> Task item
Could you restate, word for word, the line that has "index tip: (1232, 408)" and all lines following it through the end of the entries below?

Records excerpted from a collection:
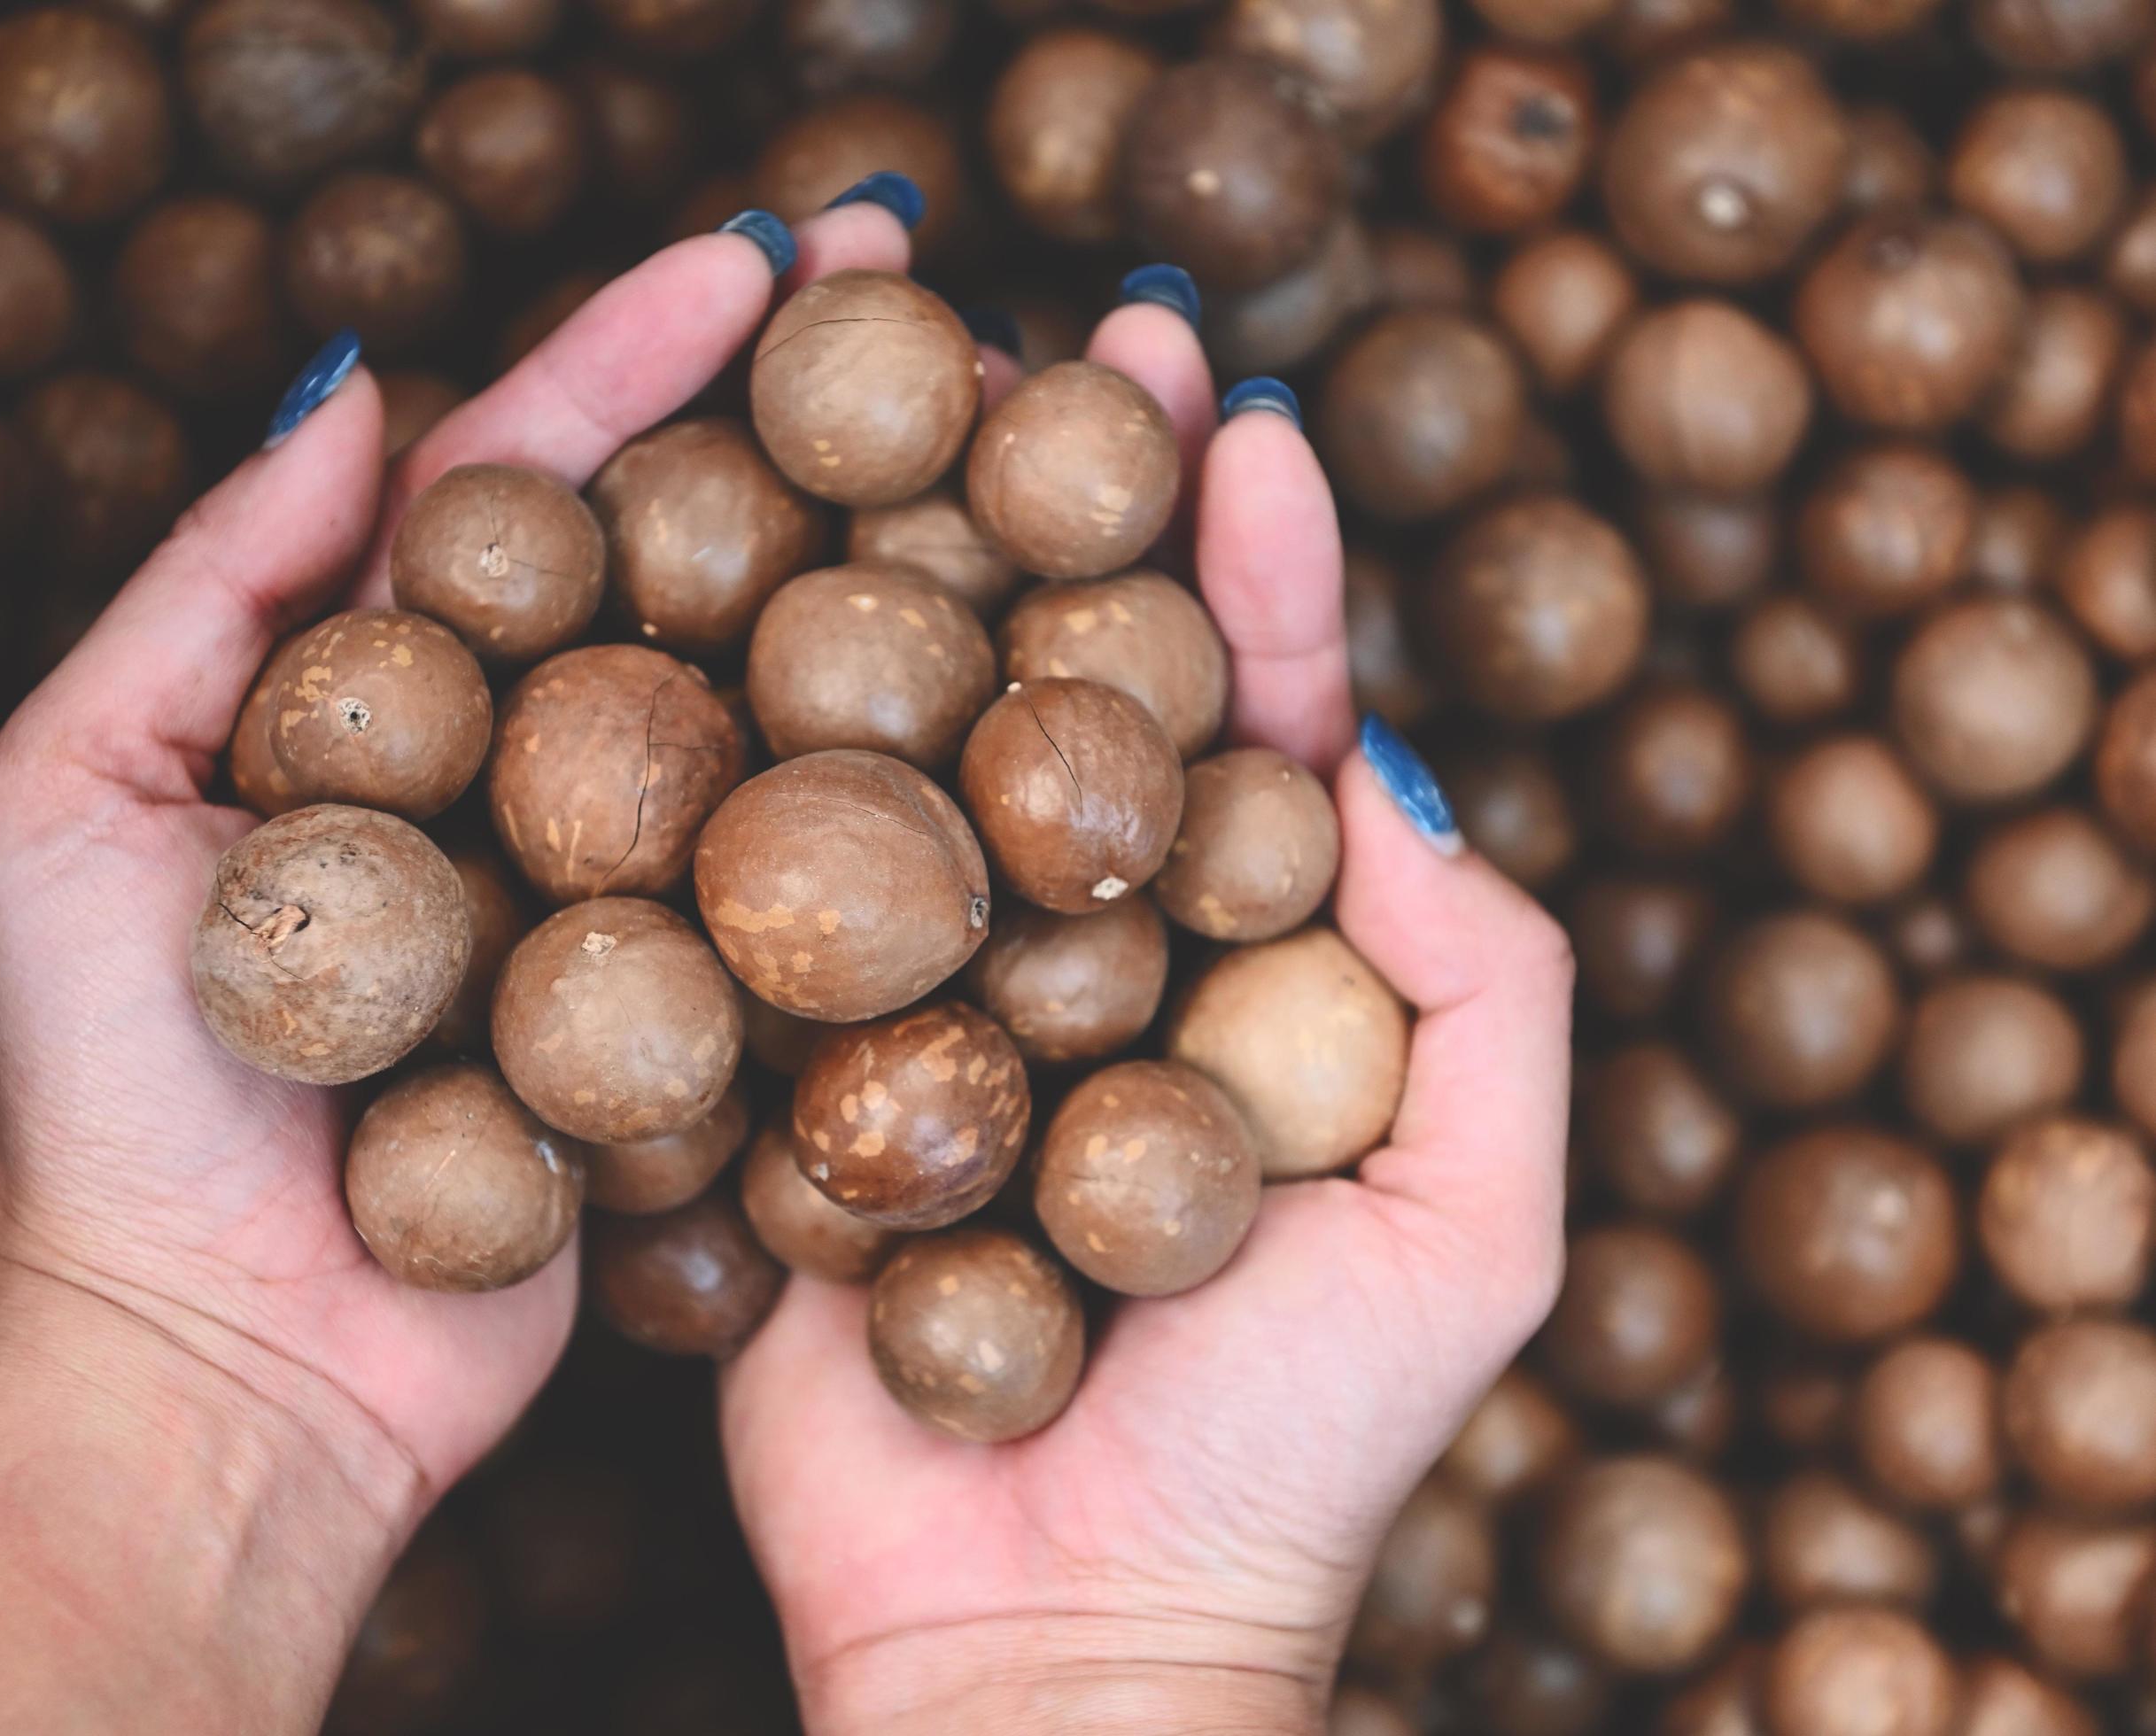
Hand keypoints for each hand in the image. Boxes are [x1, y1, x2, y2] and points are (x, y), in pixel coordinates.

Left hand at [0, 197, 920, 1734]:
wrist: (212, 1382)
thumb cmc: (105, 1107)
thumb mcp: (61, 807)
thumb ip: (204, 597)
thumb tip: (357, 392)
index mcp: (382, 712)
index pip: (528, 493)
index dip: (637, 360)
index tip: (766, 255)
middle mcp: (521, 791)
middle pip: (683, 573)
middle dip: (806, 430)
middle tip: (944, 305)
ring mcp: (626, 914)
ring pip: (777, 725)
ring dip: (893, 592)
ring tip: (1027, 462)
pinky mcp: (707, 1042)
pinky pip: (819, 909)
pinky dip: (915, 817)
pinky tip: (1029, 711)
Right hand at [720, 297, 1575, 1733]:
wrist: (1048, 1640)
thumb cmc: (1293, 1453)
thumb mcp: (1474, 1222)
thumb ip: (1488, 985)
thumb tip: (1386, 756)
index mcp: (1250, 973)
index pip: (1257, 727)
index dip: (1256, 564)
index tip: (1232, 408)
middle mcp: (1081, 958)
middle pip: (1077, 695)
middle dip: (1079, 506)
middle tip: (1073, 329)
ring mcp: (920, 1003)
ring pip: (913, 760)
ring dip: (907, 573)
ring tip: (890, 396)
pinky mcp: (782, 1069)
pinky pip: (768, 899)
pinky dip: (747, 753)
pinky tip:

> Written response
index tip: (1232, 408)
middle mcp: (1081, 958)
middle pip: (1077, 695)
middle dip: (1079, 506)
middle tip: (1073, 329)
ring mcp: (920, 1003)
ring pip: (913, 760)
ring dip: (907, 573)
ring tip: (890, 396)
pinky mcp: (782, 1069)
pinky pip: (768, 899)
pinky dip: (747, 753)
pinky tip:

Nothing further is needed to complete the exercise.